If you are getting a low that does not allow pre-payment of the principle, you need to find a new mortgage broker. Then you can make those pre-payments, but be sure to write a separate check, and mark the check "apply to principle."
Another thing to keep in mind: Don't pay the mortgage balance down until you have stashed an emergency fund for at least 6-8 months of living expenses. And personally, with interest rates as cheap as they are, I'd be putting money into an IRA or 40k or Roth LONG before I'd pay off the mortgage quickly.
Thanks in advance for any helpful feedback to my question. I was recently pre-approved for a mortgage. The loan amount is not too large. With a 30 year mortgage, the monthly payments would be low. I like this because my job future is somewhat tenuous, and low monthly payments should protect me from foreclosure. I would like to pay off the loan quickly. Do lenders generally allow a borrower to make large extra monthly payments on a mortgage, or do they compel the borrower to change the specifics of the loan?

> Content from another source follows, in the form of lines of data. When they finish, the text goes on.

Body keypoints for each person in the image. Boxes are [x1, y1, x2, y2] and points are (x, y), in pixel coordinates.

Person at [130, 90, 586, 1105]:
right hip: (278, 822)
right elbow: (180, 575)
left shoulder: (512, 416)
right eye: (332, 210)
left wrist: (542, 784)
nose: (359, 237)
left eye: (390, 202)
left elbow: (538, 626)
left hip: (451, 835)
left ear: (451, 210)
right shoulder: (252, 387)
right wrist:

I imagine the lender loses a lot of money through lost interest payments if I pay off the loan quickly.
I was previously through Chase and now through Flagstar. Niether of those banks had a prepayment penalty. I've always paid extra principle since I bought my home in 2008. Now since I refinanced late last year with a much lower rate I've been making double payments. Although my new refinanced loan is supposed to be into paid in full in 2042, I'll have it paid off in less than 10 years at the rate I'm paying now.